No and it must be Hydrated Lime, the kind with the big warning on the bag. The chemical reaction is what what creates the whitewash. It is a dangerous procedure that should be undertaken outdoors with children and animals well away. About the same level of danger as messing around with Lye.


----------



## nancy d (Oct 5, 2007)

Great, Jill. When we were little my brother & I had to paint fence with it. We wound up having fun painting each other too.


----------



## goathiker (Apr 14, 2011)

Okay, I dug out my stuff and one of the recipes I have contains Calcium Carbonate...That's what's what contains the lead. You can make it without using that so, as long as the Lime is handled properly, it is safe for kids and animals after drying. 


It’s important to pay attention to what type of lime you are using in your whitewash–be sure to select hydrated lime (also called mason’s lime)– NOT dolomite lime or garden lime. We were able to find ours at our local building supply store, although you might check feed stores too. Hydrated lime is different than the type of lime you spread on the ground/garden, so make sure you have the right stuff!

The biggest downfalls to whitewash is that it is water-soluble, so it will have to be re-done every so often. It’s not a great option for surfaces that are going to be exposed to the elements, so stick to whitewashing indoor walls/surfaces only.

You Will Need:

6-8 cups hydrated lime*
2 cups salt
1 gallon of water
* Also known as builders lime or masonry lime. This is different than the garden lime that you might sprinkle on your barn floor.

Instructions

1. Combine all the ingredients in a bucket and mix well. (A wire whisk works well.)
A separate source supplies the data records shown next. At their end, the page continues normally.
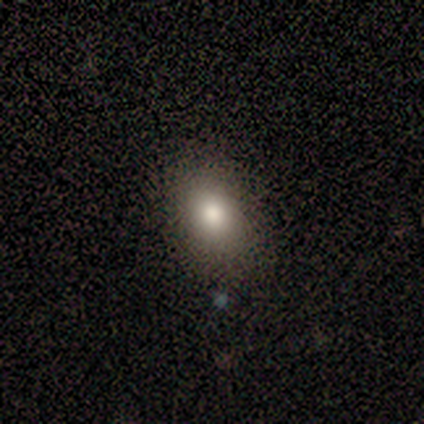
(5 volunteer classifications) This appears to be a smooth galaxy with no disk features (100%) that is in between round and cigar-shaped (80%). Merging: none (100%).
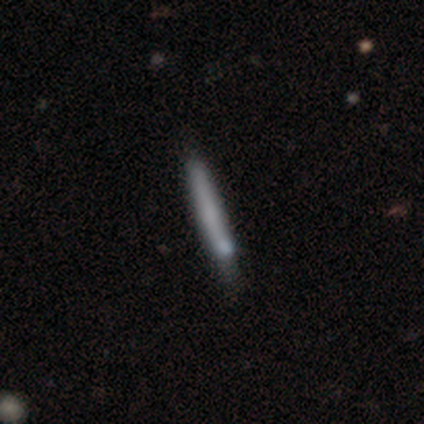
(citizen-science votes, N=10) smooth_or_featured: smooth (p=0.60) [alt: featured or disk p=0.30]
how_rounded: cigar-shaped (p=1.00)
merging: none (p=0.89) [alt: minor disturbance p=0.11]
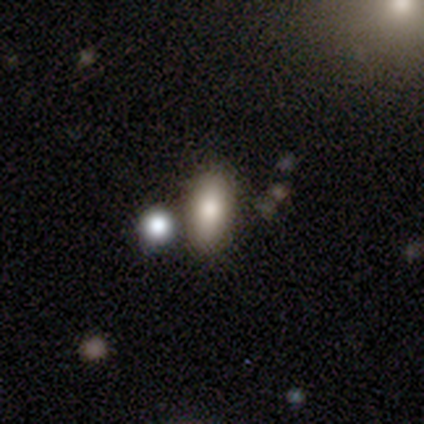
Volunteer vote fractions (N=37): smooth 76%, featured or disk 14%, star or artifact 11%. Down the decision tree: how rounded — in between (93%); merging — none (67%).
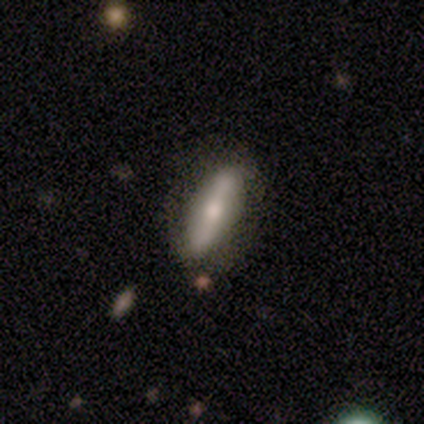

2. You are looking for the whitewash to be the consistency of pancake batter, so add more lime or water if you need too. Don’t get hung up on exact measurements. Sometimes letting it sit for an hour or two will help it to thicken a bit.

3. Use a paintbrush or roller to apply it to the wooden surfaces of your coop, barn, or milking parlor.

Hydrated lime is a natural substance that is highly caustic. There’s no reason to be scared of it, but it’s important to take the proper precautions while handling it. Wear a dust mask when you are scooping out the dry lime to avoid getting any into your lungs, and safety glasses and gloves are highly recommended too. If you get a bunch on your skin, it will make your skin feel super dry and kind of icky, but it’s simple to wash off with water or neutralize with a bit of vinegar


----------



## goatylisa (Dec 29, 2012)

Wow I never knew there was so much to white washing!


----------



## SalteyLove (Jun 18, 2011)

Out of curiosity, why white wash rather than paint or stain? Just cost, or are there other benefits?


----------



## goathiker (Apr 14, 2011)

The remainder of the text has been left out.